Selon les responsables de l’ED, ces passeports ont été fournis par Indu Bhusan Halder, un des opérateurs techniques clés du réseau, arrêté la semaine dernière. Les enquêteurs ont découvert que Halder était en contact avec un autre Pakistanais, Azad Mullick, qui servait d’intermédiaire entre Halder et les sept individus. Mullick avait déjà été arrêté plus tôt cette année dans le cadre de cette affaire.
Les investigations indiquent que ces sept suspects ont suivi un parcours similaire à celui de Mullick pour obtenir leurs faux passeports indiens. Originellement citoyen pakistanais, Mullick avait d’abord acquis de faux documents d’identité bangladais pour revêtir cette fausse identité, avant d’utiliser ensuite des documents indiens falsifiés pour devenir citoyen indien. Par la suite, il a géré des opérations hawala ainsi que le réseau de faux passeports depuis un logement loué à Kolkata.

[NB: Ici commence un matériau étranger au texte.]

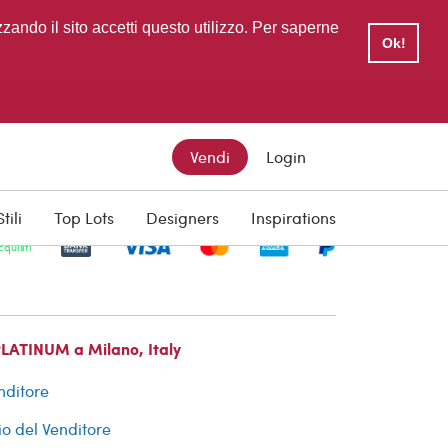
zzando il sito accetti questo utilizzo. Per saperne
Ok!
Vendi
Login
Stili
Top Lots
Designers
Inspirations
cquisti
PLATINUM a Milano, Italy
nditore
io del Venditore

Les sources proches de l’enquête précisent que l’ED a recueilli des informations sur environ 250 passeports, dont ceux des sept Pakistanais suspectés, tous prétendument obtenus par l’intermédiaire de Halder, souvent sur recommandation de Mullick. Les estimations préliminaires évaluent à environ 2 crores de roupies (environ 240 000 euros) les gains de Halder liés à la facilitation de ces faux passeports pour les clients référés par Mullick.
Arrêté à Chakdaha dans le district de Nadia, Halder demeure en détention judiciaire. Azad Mullick, arrêté en avril, est également placé en détention judiciaire.
Ce réseau de faux passeports a été initialement démantelé fin de l’année dernière par la police du Bengale occidental, conduisant à plusieurs arrestations. L’ED a repris l’enquête ensuite, suspectant des liens avec des opérations de blanchiment d’argent.
En avril, l’arrestation de Mullick a permis un coup de filet : son interrogatoire a révélé qu’il participait aussi à l’obtention de faux visas étrangers pour des clients souhaitant voyager à l’étranger.
La police de l’État a déjà déposé une plainte formelle accusant 130 personnes, y compris 120 immigrés bangladais illégaux, contre lesquels des notes de surveillance ont été émises.